### REQUIREMENT
Please retype exactly the lines from the one containing "راهنمایی اندازه گیری سایز پا" through the end of the records, leaving out the pictures.

Saved data entries
□ □ □ □

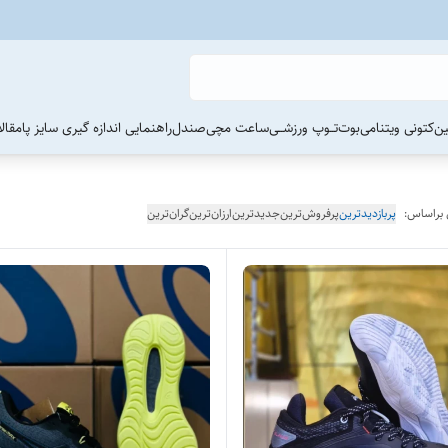
ین
کتونی ویتنامی
بوت
تــوپ ورزشــی
ساعت مچی
صندل
راهنمایی اندازه گیری سایز پا
مقال
 براساس:
پربازدیدترین
پرفروش‌ترین
جدیدترین
ارزان‌ترین
گران‌ترین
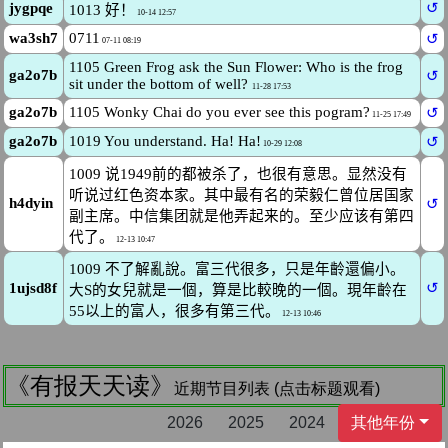
《有报天天读》
近期节目列表 (点击标题观看)
2026
2025
2024
其他年份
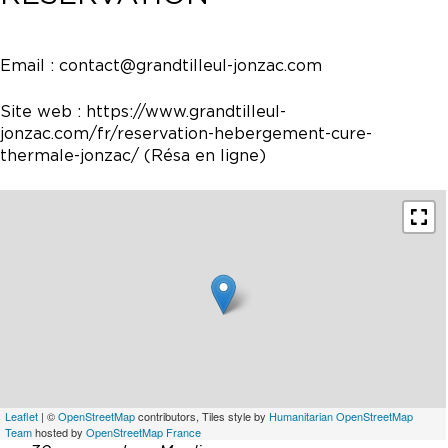
Email :
contact@grandtilleul-jonzac.com
Site web :
https://www.grandtilleul-
jonzac.com/fr/reservation-hebergement-cure-
thermale-jonzac/
(Résa en ligne)
Leaflet
| ©
OpenStreetMap
contributors, Tiles style by
Humanitarian OpenStreetMap
Team
hosted by
OpenStreetMap France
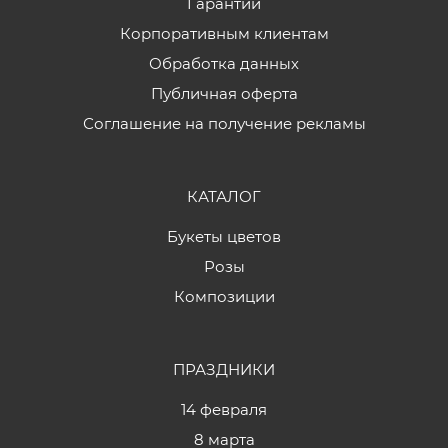
Гарантии
Корпоративным клиентам
Обработка данных
Публичная оферта
Соглашение на получение рекламы
КАТАЛОГ
Букеты цветов
Розы
Композиции
ПРАЗДНИКИ
14 февраля
8 марта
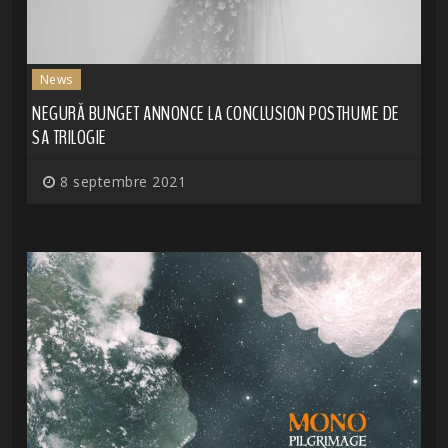
News
NEGURĂ BUNGET ANNONCE LA CONCLUSION POSTHUME DE
SA TRILOGIE
8 septembre 2021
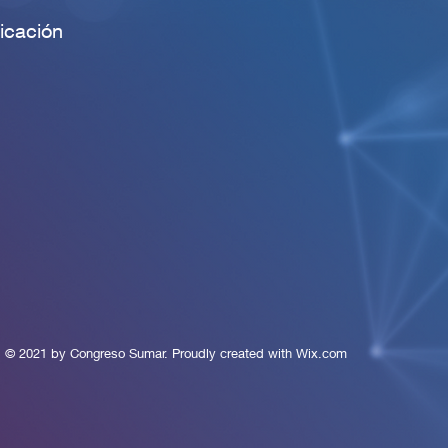
icación
© 2021 by Congreso Sumar. Proudly created with
Wix.com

□ □ □ □

### RESULT OF THE TASK
راهنمایی اندازه گیری سایز پا
مقال
 براساس:
پربازدیدترین
پرفروش‌ترین
جدیدترین
ارزان‌ترین
گران‌ترین
《有报天天读》
近期节目列表 (点击标题观看)
2026
2025
2024
其他年份
Email :
contact@grandtilleul-jonzac.com
Site web :
https://www.grandtilleul-
jonzac.com/fr/reservation-hebergement-cure-
thermale-jonzac/
(Résa en ligne)
Leaflet
| ©
OpenStreetMap
contributors, Tiles style by
Humanitarian OpenStreetMap
Team
hosted by
OpenStreetMap France
Гарантии
Корпоративным клиентам
Обработка данных
Публичная оферта
Соглашение на получение рекламы
КАТАЛОГ
Букеты цветов
Розы
Композиции
ПРАЗДНИКИ
14 февраля
8 марта
News
NEGURĂ BUNGET ANNONCE LA CONCLUSION POSTHUME DE
SA TRILOGIE
8 septembre 2021
icación
© 2021 by Congreso Sumar. Proudly created with
Wix.com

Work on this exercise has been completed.